使用MPX-2000型摩擦磨损实验机对TC11合金在不同载荷和纳米润滑材料条件下进行摩擦磨损实验。使用SEM、EDS、XRD等手段对其磨损表面和剖面的形貌、成分、结构进行了对比观察和分析。结果表明:将不同种类的纳米材料添加到摩擦副的滑动界面,在TC11合金磨损表面均能形成纳米颗粒摩擦层,摩擦层的稳定性取决于其组成和各组分的含量。只含MLG的摩擦层因承载能力差而具有较低的稳定性,极易破坏。只含Fe2O3的摩擦层在低载时稳定性较高,能减少磨损但是不能降低摩擦。同时含MLG和Fe2O3的双层摩擦层兼具良好的润滑性和承载能力,稳定性强,使TC11合金的摩擦磨损性能显著提高。添加富Fe2O3纳米复合材料的双层MLG/Fe2O3纳米颗粒摩擦层具有更高的稳定性,能更有效地提高钛合金的摩擦学性能。

Stability of MLG/Fe2O3 Nano-particulate Tribo-layer on TC11 Ti-alloy

The tribological behavior of TC11 Ti-alloy was studied via an MPX-2000 type friction and wear tester with TC11Ti-alloy as pin and GCr15 steel as disc in conditions of applying different loads and incorporating various nano-lubricants onto the interface of pin/disc. The surface morphology, cross-section morphology, composition and structure of worn TC11 Ti-alloy were comparatively characterized by means of scanning electron microscopy with energy dispersive spectroscope and X-ray diffractometer. The results show that tribo-layer of nano-particulates could form on the worn surface of TC11 Ti-alloy when different type of nanomaterials were incorporated onto the sliding interface of the tribo-pairs.
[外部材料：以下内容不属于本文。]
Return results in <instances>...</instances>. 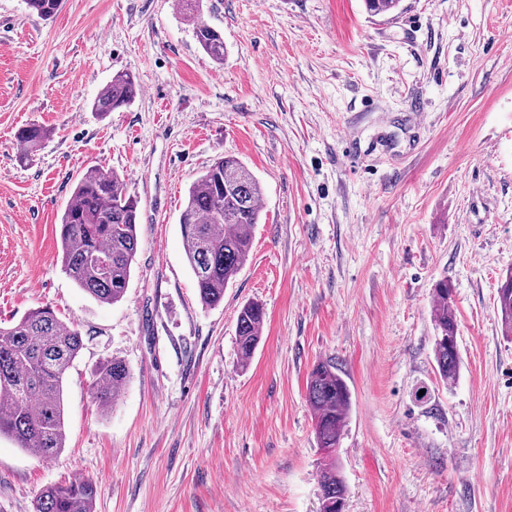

The stability of the tribo-layer depends on its composition and the relative content of each component. The multi-layered graphene (MLG) containing tribo-layer possessed poor stability and readily damaged because of its low load-bearing capacity. The Fe₂O₃ containing tribo-layer possessed good stability under lower loads, resulting in the reduced wear and increased friction. The double-layered tribo-layer composed simultaneously of MLG and Fe₂O₃ possessed high stability, which can be ascribed to the good lubrication and load-bearing capacity. As a result, the friction and wear performance of TC11 Ti-alloy was markedly enhanced. Especially the double-layered MLG/Fe₂O₃ nano-particulate tribo-layer with Fe₂O₃-rich nanocomposite possessed higher stability and thus the tribological properties of TC11 Ti-alloy could be much effectively improved.